While two of the plaintiffs are male, the lawsuit takes issue with how nursing has historically been considered “care work” associated with feminine gender stereotypes. The practice of medicine, on the other hand, is still a male-dominated profession which commands greater compensation due to being characterized as “scientific.”

“Historically and culturally, medicine continues to be conceptualized as men’s work, and nursing as women’s work, grounded in stereotypes of women as ‘naturally’ caring and men as ‘naturally’ scientific,” the claim states.
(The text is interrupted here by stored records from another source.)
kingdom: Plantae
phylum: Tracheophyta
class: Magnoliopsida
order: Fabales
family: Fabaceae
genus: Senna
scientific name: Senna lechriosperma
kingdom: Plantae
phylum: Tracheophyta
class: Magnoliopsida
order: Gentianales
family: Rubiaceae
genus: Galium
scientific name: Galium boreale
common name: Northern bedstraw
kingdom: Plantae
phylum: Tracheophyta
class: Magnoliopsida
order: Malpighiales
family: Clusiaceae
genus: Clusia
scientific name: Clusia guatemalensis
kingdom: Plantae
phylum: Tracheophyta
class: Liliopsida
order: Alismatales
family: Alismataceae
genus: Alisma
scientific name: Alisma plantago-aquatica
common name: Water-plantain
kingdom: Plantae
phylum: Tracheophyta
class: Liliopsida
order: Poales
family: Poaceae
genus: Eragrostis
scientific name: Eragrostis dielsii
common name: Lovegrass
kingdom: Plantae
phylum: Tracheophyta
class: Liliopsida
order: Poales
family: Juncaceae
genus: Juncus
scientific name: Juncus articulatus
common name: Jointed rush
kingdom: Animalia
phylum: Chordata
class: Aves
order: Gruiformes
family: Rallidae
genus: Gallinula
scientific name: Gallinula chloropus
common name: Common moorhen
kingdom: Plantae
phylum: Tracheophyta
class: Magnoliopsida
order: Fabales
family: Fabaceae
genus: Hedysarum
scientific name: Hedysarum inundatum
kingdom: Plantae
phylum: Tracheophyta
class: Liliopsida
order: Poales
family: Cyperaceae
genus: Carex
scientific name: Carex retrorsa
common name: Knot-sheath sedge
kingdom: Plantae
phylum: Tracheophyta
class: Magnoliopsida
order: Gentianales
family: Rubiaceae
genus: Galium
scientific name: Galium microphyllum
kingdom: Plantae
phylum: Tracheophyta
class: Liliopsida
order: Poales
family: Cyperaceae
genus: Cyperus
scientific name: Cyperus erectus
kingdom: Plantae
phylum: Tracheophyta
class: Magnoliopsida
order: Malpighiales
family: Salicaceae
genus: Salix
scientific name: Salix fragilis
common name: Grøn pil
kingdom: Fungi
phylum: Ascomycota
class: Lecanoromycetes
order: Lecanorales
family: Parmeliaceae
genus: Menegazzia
In effect, the plaintiffs claim the contracts with physicians and nurse practitioners create an unconstitutional “discriminatory distinction … based on gender.”

Since the nursing profession continues to be dominated by women, the lawsuit seeks to break the “systemic disadvantage” that has seen their labour undervalued compared to male counterparts with similar or identical duties. 

“The Group Contracts compensate two groups of professionals who provide identical care services differently based on arbitrary, prejudicial and stereotypical ideas about nurses and physicians, and by extension, gender,” the lawsuit states. “The pay differential between the two groups is based on discriminatory concepts about the value of the work of nurses as being lower than the value of the work of doctors because of the lower value attributed to ‘women’s work’ than ‘men’s work.’”

The plaintiffs claim the contracts violate the Canadian Charter of Rights and Freedoms by discriminating against nurse practitioners based on gender. They seek unspecified damages and a declaration that the contracts are contrary to the Charter, as well as an order for the province and the health authority to offer a new contract to nurse practitioners at the Kelowna care centre.

The lawsuit’s allegations have not been tested or proven in court and neither the province nor the Interior Health Authority had filed responses to the claim by press time.